KUALA LUMPUR: A further cut in Malaysia’s key interest rate so soon this year might have pushed inflationary tendencies, economists said.
They expect the country to adopt accomodative monetary policy in facing the bumpy road to recovery after Bank Negara Malaysia decided to keep its Overnight Policy Rate (OPR).
“If inflationary tendencies prevail, purchasing power will be compromised during an already difficult moment.
“On the contrary, now we need purchasing power to be restored and saving to be rebuilt in order to grant the creation of funds available for investment,” Dr Carmelo Ferlito of the Centre for Market Education said.
Bank Negara has decided to maintain the OPR at 1.75 per cent following its Monetary Policy Committee meeting on Wednesday.
This follows continued recovery in the global economy, although Bank Negara felt downside risks remained amid uncertainties surrounding Covid-19.
“The global economy continues to recover, led by improvements in manufacturing and export activity. However, the recent resurgence of Covid-19 cases and the subsequent containment measures have affected economic activity in several major economies.
“The expedited roll-out of mass vaccination programmes, together with ongoing policy support, are expected to lift global growth prospects going forward. Financial conditions also remain supportive,” said the central bank.
Ferlito said the current interest rates were already low enough to stimulate growth, and hence the impact of another rate cut was “unlikely to be significant”.

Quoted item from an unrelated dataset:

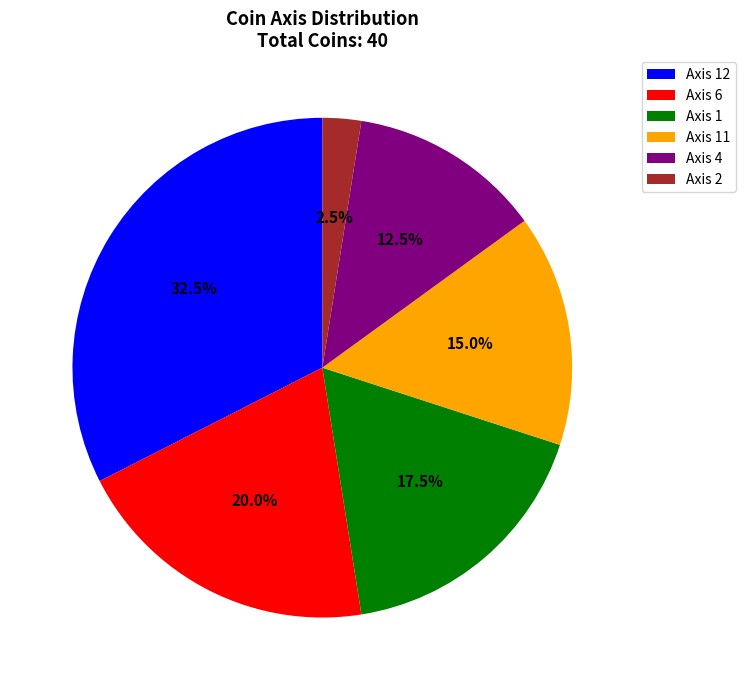

How many segments does this pie chart have?

6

“Too low an OPR could eventually incentivise bad investments. The cut is a signal and its consequences depend very much on how this signal is interpreted by market players. If it is interpreted as a signal of nervousness, then investors will remain on the ‘wait and see’,” he added.
Bank Muamalat Malaysia Bhd economist Izuan Ahmad said it might be too early for Bank Negara to make any downward revision this year.
Izuan told the New Straits Times that this time around, many important factors must be considered before deciding on rate changes.
This included actual economic performance for 2020, severity of Movement Control Order (MCO) 2.0 on economic and financial conditions, availability and level of success of the vaccination programme, and year-end results of the banking sector.
He said successful containment of Covid-19 infections locally and globally would strongly determine whether the expected economic recovery could materialise this year.
“As such, Bank Negara is highly expected to adopt accomodative monetary policy in facing the bumpy road to recovery throughout the year,” he said.
Putra Business School associate professor Dr Ahmed Razman Abdul Latiff said Bank Negara had taken a measured approach in maintaining the OPR, taking into consideration the latest health, politics and economic situation of the country.
Ahmed Razman said because of all these factors, the decision was not to follow the strategy of other countries such as the United State and United Kingdom in reducing their rates to bare minimum.
“If such a measure is implemented here without careful consideration, it can cause liquidity traps and harm the economy further.
“People will simply withdraw their money from the bank (due to low interest rate) and instead of using it for creating businesses or spending, they will spend it on paying debts and buying shares which are not that helpful in boosting the economy.
“A very low interest rate will also cause the bank to have low deposits and this will make them more selective in giving loans, which can cause the businesses to suffer due to unavailability of funds,” he added.